– Вы отыскали других жертв насилия? – спросил управляющий Гамбс. Сидя за большим столом, где накрывали утренние завтраки на веранде, он при свете свечей вертел в руках тот самый кинжал странной формы, которым убили стряпчего Петухова. Тер широкий клинок пальцем, всматривался сквозь очки.
Клер подумала – он должен тоже знать новости, присела на диван у стола и рассказала ему подробности сегодняшнего путешествия. А потом не удержалась и спросила сама:
– Герр Гамбс, а вы давно знакомы с генералом?
– Почти двадцать лет. – Гамбс глянул на нее. – Мы познакомились в Тильзите. Тильзитский мир, встреча двух императоров на плоту посреди Немана. Комаровский в то время уже был личным генерал-адъютантом государя Александра I, а я состоял на службе русского двора при его патроне графе Николае Румянцеве, библиофиле. На том плоту Наполеон встречался с Александром наедине, конфиденциально, но это же река, течение. Плот могло понести, опрокинуть – не дай бог царские величества утонули бы. Поэтому натянули с берегов канат, но плот надо было все равно удерживать на месте, страховать. И генерал-адъютант Комаровский, как личный телохранитель, три часа, пока шла историческая тильзитская встреча, в холодной воде удерживал тот плот, охраняя императоров. Даже его железное здоровье сего не выдержало – он свалился в жестокой горячке. Его лечил царский лейб-медик – но вышло так, что и мне пришлось вспомнить мои медицинские университетские познания. Мое лечение помогло больше. Выздоровев, граф взял меня к себе на должность ученого секретаря. Мы подружились. Пятнадцать лет, что я служил у него, незабываемы для меня. Когда с супругом Юлии Борисовны, обер-прокурором, случился страшный недуг и начал прогрессировать паралич, граф Комаровский попросил меня помочь его другу – я конструировал все те многочисленные кресла и каталки, на которых его возили лакеи, я следил за его здоровьем. Обязанности управляющего тоже перешли ко мне, и Ваню, нашего милого Ванечку, я стал учить немецкому и алгебре с геометрией… он делает сейчас такие успехи…

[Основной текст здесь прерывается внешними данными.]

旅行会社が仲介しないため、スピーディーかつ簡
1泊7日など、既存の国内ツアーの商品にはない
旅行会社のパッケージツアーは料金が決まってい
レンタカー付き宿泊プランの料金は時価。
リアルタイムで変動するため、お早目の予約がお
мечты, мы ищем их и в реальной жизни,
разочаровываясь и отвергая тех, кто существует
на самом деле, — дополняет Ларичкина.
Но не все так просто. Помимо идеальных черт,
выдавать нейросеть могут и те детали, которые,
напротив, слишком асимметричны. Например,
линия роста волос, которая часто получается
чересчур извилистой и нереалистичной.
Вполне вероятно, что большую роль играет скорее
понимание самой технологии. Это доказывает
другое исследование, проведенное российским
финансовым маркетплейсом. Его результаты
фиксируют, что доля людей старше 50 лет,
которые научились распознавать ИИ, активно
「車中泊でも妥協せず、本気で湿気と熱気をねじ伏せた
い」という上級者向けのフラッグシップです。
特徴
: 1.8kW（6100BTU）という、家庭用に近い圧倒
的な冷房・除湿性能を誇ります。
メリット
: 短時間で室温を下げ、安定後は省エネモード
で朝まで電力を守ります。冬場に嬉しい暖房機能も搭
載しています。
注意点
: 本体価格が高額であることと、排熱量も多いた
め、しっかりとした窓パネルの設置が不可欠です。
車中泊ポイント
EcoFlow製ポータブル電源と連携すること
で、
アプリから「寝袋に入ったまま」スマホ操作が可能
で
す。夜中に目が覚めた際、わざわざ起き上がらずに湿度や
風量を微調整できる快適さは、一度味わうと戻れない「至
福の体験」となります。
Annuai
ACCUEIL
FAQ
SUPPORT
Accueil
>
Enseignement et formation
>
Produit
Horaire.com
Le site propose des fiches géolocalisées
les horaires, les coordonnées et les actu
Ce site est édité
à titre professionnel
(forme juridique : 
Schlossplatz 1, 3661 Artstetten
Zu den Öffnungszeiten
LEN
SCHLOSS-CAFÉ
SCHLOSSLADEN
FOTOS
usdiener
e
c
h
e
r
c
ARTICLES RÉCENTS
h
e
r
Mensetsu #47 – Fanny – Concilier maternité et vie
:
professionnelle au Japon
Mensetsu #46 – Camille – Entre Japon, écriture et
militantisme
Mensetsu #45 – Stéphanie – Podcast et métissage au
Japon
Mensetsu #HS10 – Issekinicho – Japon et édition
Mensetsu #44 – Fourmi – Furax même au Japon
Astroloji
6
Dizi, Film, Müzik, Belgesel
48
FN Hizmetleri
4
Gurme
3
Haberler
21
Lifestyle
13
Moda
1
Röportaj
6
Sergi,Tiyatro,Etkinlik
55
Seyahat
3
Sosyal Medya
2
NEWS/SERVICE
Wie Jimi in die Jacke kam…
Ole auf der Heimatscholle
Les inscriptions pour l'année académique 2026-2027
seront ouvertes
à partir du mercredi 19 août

Клер кивнула, слушая очень внимательно.
– Могу сказать вам одно, мадемуазель, Комаровский сейчас несколько иной человек, чем тот, кого я когда-то знал. Тот был государственник, охранитель устоев, державник, он ни минуты не принадлежал себе, служа государю круглые сутки, сопровождая его в поездках, занимаясь делами Корпуса стражи, который сам же придумал и создал. Однако сейчас, после трагических кровавых событий нынешней зимы, после восстания, арестов, суда и казней, столь изменивших нашу жизнь, в преддверии своего бессрочного отпуска и отставки он… совсем иной! Какой – я пока не знаю. Но могу сказать вам одно – он всегда был человеком чести и долга. Он очень сложная натура, мадемуазель… Но вся жизнь русская сложна и противоречива – а мы с вами все же иностранцы. О Комаровском сейчас ходит много злых сплетен. Те, кто сочувствует восставшим, кто настроен оппозиционно власти, его откровенно ненавидят. Наветов и лжи вокруг его персоны хватает. Не верьте слухам, мадемуазель. Ну, например, тому, что он никогда не воевал, не был в бою. Был – он стал генералом в тридцать лет за доблесть, проявленную во время суворовских походов в Италию и Швейцарию. Его, тогда флигель-адъютанта великого князя Константина, посылали в самое пекло с батальоном гренадеров – удержать переправу на перевале. Он был ранен пулей в плечо в сражении при Требии, залитый кровью, он ни слова никому не сказал до самого конца сражения.
Клер вспомнила, как увидела на теле генерала след пулевой раны, когда он боксировал в Охотничьем павильоне.